Green analytical chemistry

Chemistry is undergoing considerable development to reduce, at source, the impact of processes and chemical products on health and the environment. Taking into account the effects of chemistry on the environment in a preventive way has led to the development of the concept of green chemistry. In this context, analytical chemistry provides the tools and methods for rapidly and economically assessing and quantifying the environmental compatibility of a technology or product.

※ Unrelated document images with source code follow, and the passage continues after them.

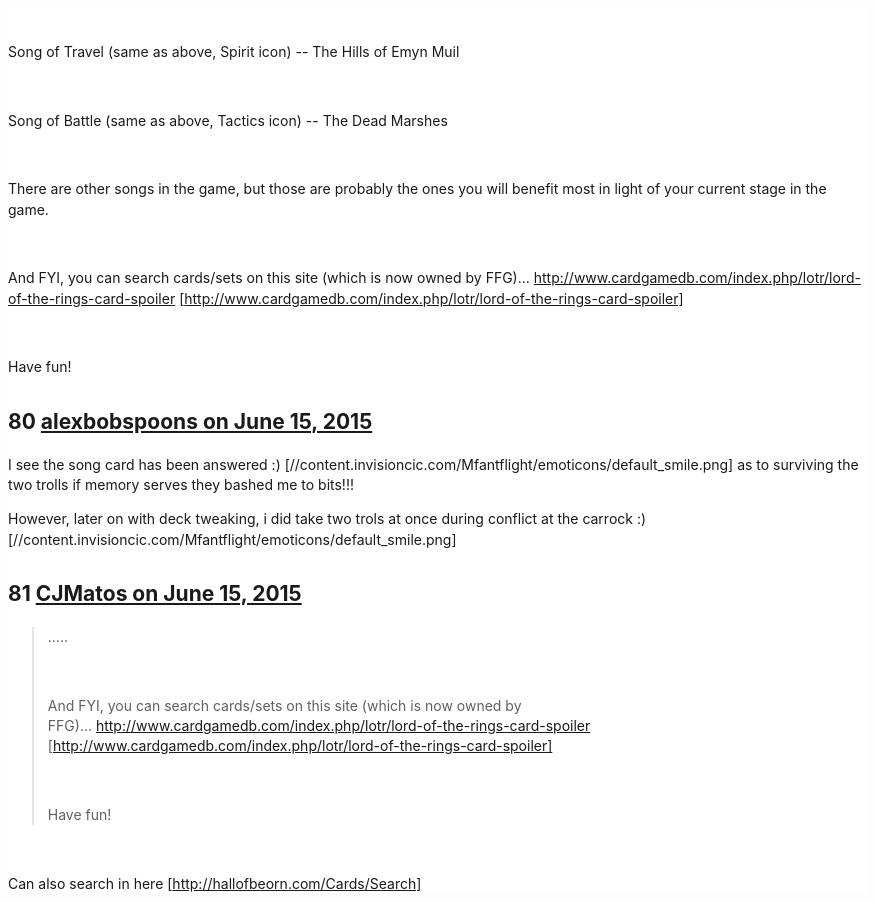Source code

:  

Song of Travel (same as above, Spirit icon) -- The Hills of Emyn Muil

 

Song of Battle (same as above, Tactics icon) -- The Dead Marshes

 

There are other songs in the game, but those are probably the ones you will benefit most in light of your current stage in the game.

 

And FYI, you can search cards/sets on this site (which is now owned by FFG)… http://www.cardgamedb.com/index.php/lotr/lord-of-the-rings-card-spoiler [http://www.cardgamedb.com/index.php/lotr/lord-of-the-rings-card-spoiler]

 

Have fun!

## 80 [alexbobspoons on June 15, 2015](https://community.fantasyflightgames.com/topic/175304-newbie-looking-to-play-with-my-wife/?do=findComment&comment=1660664)

I see the song card has been answered :) [//content.invisioncic.com/Mfantflight/emoticons/default_smile.png] as to surviving the two trolls if memory serves they bashed me to bits!!!

However, later on with deck tweaking, i did take two trols at once during conflict at the carrock :) [//content.invisioncic.com/Mfantflight/emoticons/default_smile.png]

## 81 [CJMatos on June 15, 2015](https://community.fantasyflightgames.com/topic/175304-newbie-looking-to-play-with-my-wife/?do=findComment&comment=1660797)

> .....
> 
>  
> 
> And FYI, you can search cards/sets on this site (which is now owned by FFG)… http://www.cardgamedb.com/index.php/lotr/lord-of-the-rings-card-spoiler [http://www.cardgamedb.com/index.php/lotr/lord-of-the-rings-card-spoiler]
> 
>  
> 
> Have fun!

 

Can also search in here [http://hallofbeorn.com/Cards/Search]

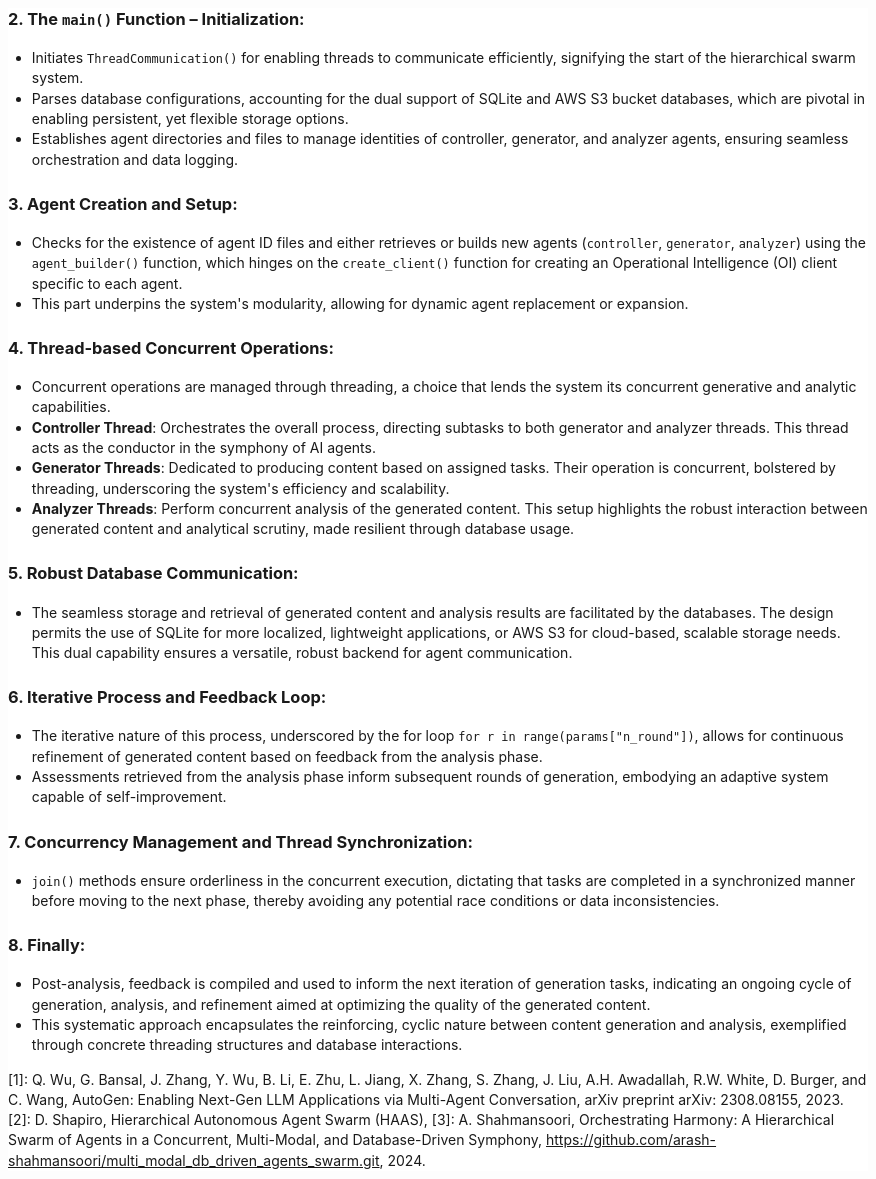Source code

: ### 2. **The `main()` Function – Initialization:**
- Initiates `ThreadCommunication()` for enabling threads to communicate efficiently, signifying the start of the hierarchical swarm system.
- Parses database configurations, accounting for the dual support of SQLite and AWS S3 bucket databases, which are pivotal in enabling persistent, yet flexible storage options.
- Establishes agent directories and files to manage identities of controller, generator, and analyzer agents, ensuring seamless orchestration and data logging.

### 3. **Agent Creation and Setup:**
- Checks for the existence of agent ID files and either retrieves or builds new agents (`controller`, `generator`, `analyzer`) using the `agent_builder()` function, which hinges on the `create_client()` function for creating an Operational Intelligence (OI) client specific to each agent.
- This part underpins the system's modularity, allowing for dynamic agent replacement or expansion.

### 4. **Thread-based Concurrent Operations:**
- Concurrent operations are managed through threading, a choice that lends the system its concurrent generative and analytic capabilities.
- **Controller Thread**: Orchestrates the overall process, directing subtasks to both generator and analyzer threads. This thread acts as the conductor in the symphony of AI agents.
- **Generator Threads**: Dedicated to producing content based on assigned tasks. Their operation is concurrent, bolstered by threading, underscoring the system's efficiency and scalability.
- **Analyzer Threads**: Perform concurrent analysis of the generated content. This setup highlights the robust interaction between generated content and analytical scrutiny, made resilient through database usage.

### 5. **Robust Database Communication:**
- The seamless storage and retrieval of generated content and analysis results are facilitated by the databases. The design permits the use of SQLite for more localized, lightweight applications, or AWS S3 for cloud-based, scalable storage needs. This dual capability ensures a versatile, robust backend for agent communication.

### 6. **Iterative Process and Feedback Loop:**
- The iterative nature of this process, underscored by the for loop `for r in range(params["n_round"])`, allows for continuous refinement of generated content based on feedback from the analysis phase.
- Assessments retrieved from the analysis phase inform subsequent rounds of generation, embodying an adaptive system capable of self-improvement.

### 7. **Concurrency Management and Thread Synchronization:**
- `join()` methods ensure orderliness in the concurrent execution, dictating that tasks are completed in a synchronized manner before moving to the next phase, thereby avoiding any potential race conditions or data inconsistencies.

### 8. **Finally:**
- Post-analysis, feedback is compiled and used to inform the next iteration of generation tasks, indicating an ongoing cycle of generation, analysis, and refinement aimed at optimizing the quality of the generated content.
- This systematic approach encapsulates the reinforcing, cyclic nature between content generation and analysis, exemplified through concrete threading structures and database interactions.


[1]: Q. Wu, G. Bansal, J. Zhang, Y. Wu, B. Li, E. Zhu, L. Jiang, X. Zhang, S. Zhang, J. Liu, A.H. Awadallah, R.W. White,  D. Burger, and C. Wang, AutoGen: Enabling Next-Gen LLM Applications via Multi-Agent Conversation, arXiv preprint arXiv: 2308.08155, 2023. 
[2]: D. Shapiro, Hierarchical Autonomous Agent Swarm (HAAS), 
[3]: A. Shahmansoori, Orchestrating Harmony: A Hierarchical Swarm of Agents in a Concurrent, Multi-Modal, and Database-Driven Symphony, https://github.com/arash-shahmansoori/multi_modal_db_driven_agents_swarm.git, 2024.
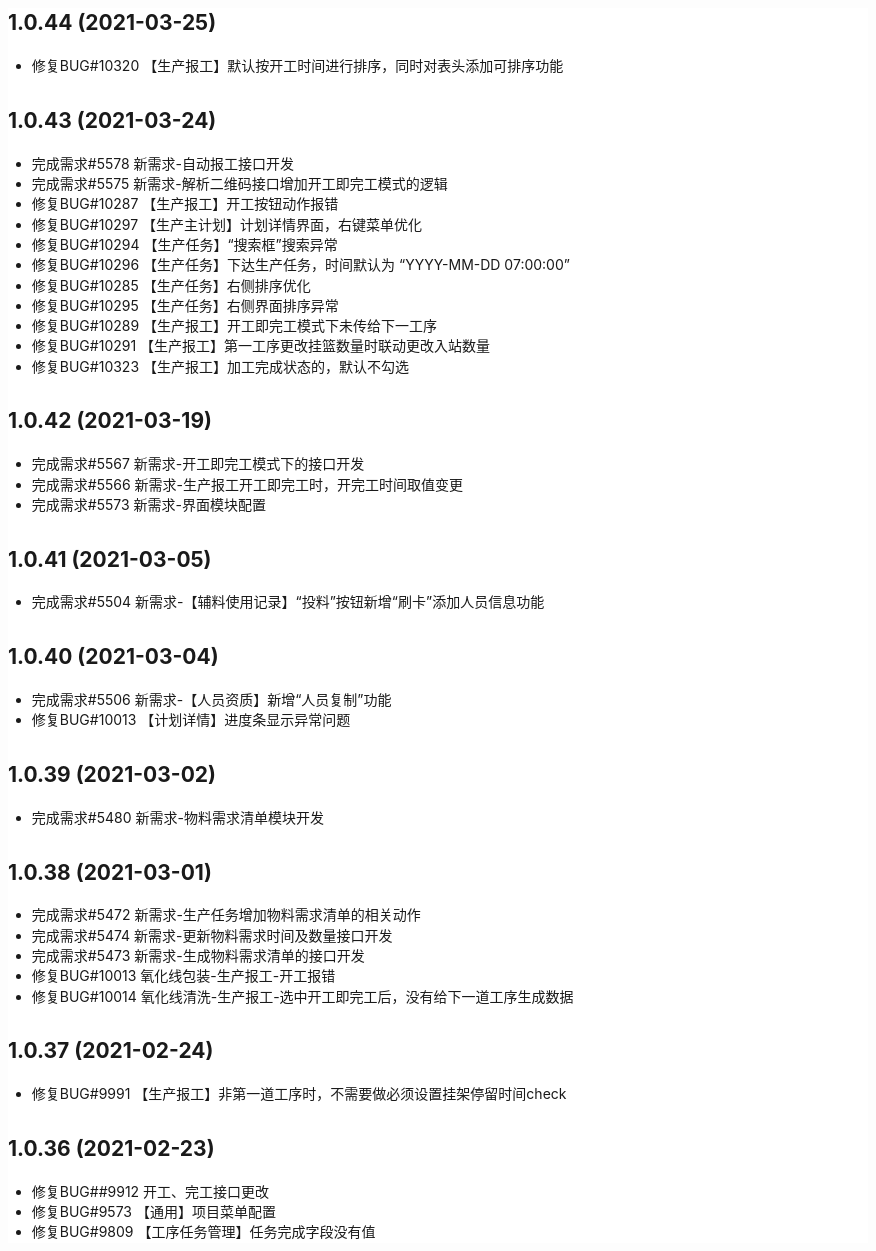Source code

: ## 1.0.44 (2021-03-25)
- 修复BUG#10320 【生产报工】默认按开工时间进行排序，同时对表头添加可排序功能

## 1.0.43 (2021-03-24)
- 完成需求#5578 新需求-自动报工接口开发
- 完成需求#5575 新需求-解析二维码接口增加开工即完工模式的逻辑
- 修复BUG#10287 【生产报工】开工按钮动作报错
- 修复BUG#10297 【生产主计划】计划详情界面，右键菜单优化
- 修复BUG#10294 【生产任务】“搜索框”搜索异常
- 修复BUG#10296 【生产任务】下达生产任务，时间默认为 “YYYY-MM-DD 07:00:00”
- 修复BUG#10285 【生产任务】右侧排序优化
- 修复BUG#10295 【生产任务】右侧界面排序异常
- 修复BUG#10289 【生产报工】开工即完工模式下未传给下一工序
- 修复BUG#10291 【生产报工】第一工序更改挂篮数量时联动更改入站数量
- 修复BUG#10323 【生产报工】加工完成状态的，默认不勾选

## 1.0.42 (2021-03-19)
- 完成需求#5567 新需求-开工即完工模式下的接口开发
- 完成需求#5566 新需求-生产报工开工即完工时，开完工时间取值变更
- 完成需求#5573 新需求-界面模块配置

## 1.0.41 (2021-03-05)
- 完成需求#5504 新需求-【辅料使用记录】“投料”按钮新增“刷卡”添加人员信息功能

## 1.0.40 (2021-03-04)
- 完成需求#5506 新需求-【人员资质】新增“人员复制”功能
- 修复BUG#10013 【计划详情】进度条显示异常问题

## 1.0.39 (2021-03-02)
- 完成需求#5480 新需求-物料需求清单模块开发

## 1.0.38 (2021-03-01)
- 完成需求#5472 新需求-生产任务增加物料需求清单的相关动作
- 完成需求#5474 新需求-更新物料需求时间及数量接口开发
- 完成需求#5473 新需求-生成物料需求清单的接口开发
- 修复BUG#10013 氧化线包装-生产报工-开工报错
- 修复BUG#10014 氧化线清洗-生产报工-选中开工即完工后，没有给下一道工序生成数据

## 1.0.37 (2021-02-24)
- 修复BUG#9991 【生产报工】非第一道工序时，不需要做必须设置挂架停留时间check

## 1.0.36 (2021-02-23)
- 修复BUG##9912 开工、完工接口更改
- 修复BUG#9573 【通用】项目菜单配置
- 修复BUG#9809 【工序任务管理】任务完成字段没有值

Furthermore, the ubiquity of analytical chemistry in research and industry has led to a considerable increase in the consumption of toxic chemicals and the production of hazardous waste, in all stages of the analytical chain. Larger volumes of effluent, often more harmful than the original sample, are produced during each analysis. For these reasons, the analytical community is working hard, like chemists, to adopt more eco-responsible practices in response to strong societal demand. Various complementary strategies have been developed in recent years to make analytical chemistry more respectful of the environment, giving rise to green analytical chemistry. In this context, major efforts are being made to develop new analytical techniques and methods to reduce, replace or eliminate the use of toxic solvents and reagents, minimize energy consumption and the quantities of waste and rejects, while maintaining the same level of analytical performance. Taking such criteria into account for greener analytical chemistry also often has the advantage of improving analytical performance by reducing the number of steps involved. Another fundamental advantage is the reduction in costs generated by higher analysis rates, lower consumption of water, reagents and energy, and lower volumes of waste to be processed. This economic advantage is an important factor in the development of green analytical chemistry.

This article presents the main techniques and recent developments in sustainable analytical chemistry, from sample pre-treatment and separation of the species of interest to laboratory effluent treatment, including techniques for direct sample analysis, both on site and in the laboratory, on-line analysis techniques, sensors, miniaturization of techniques, and more.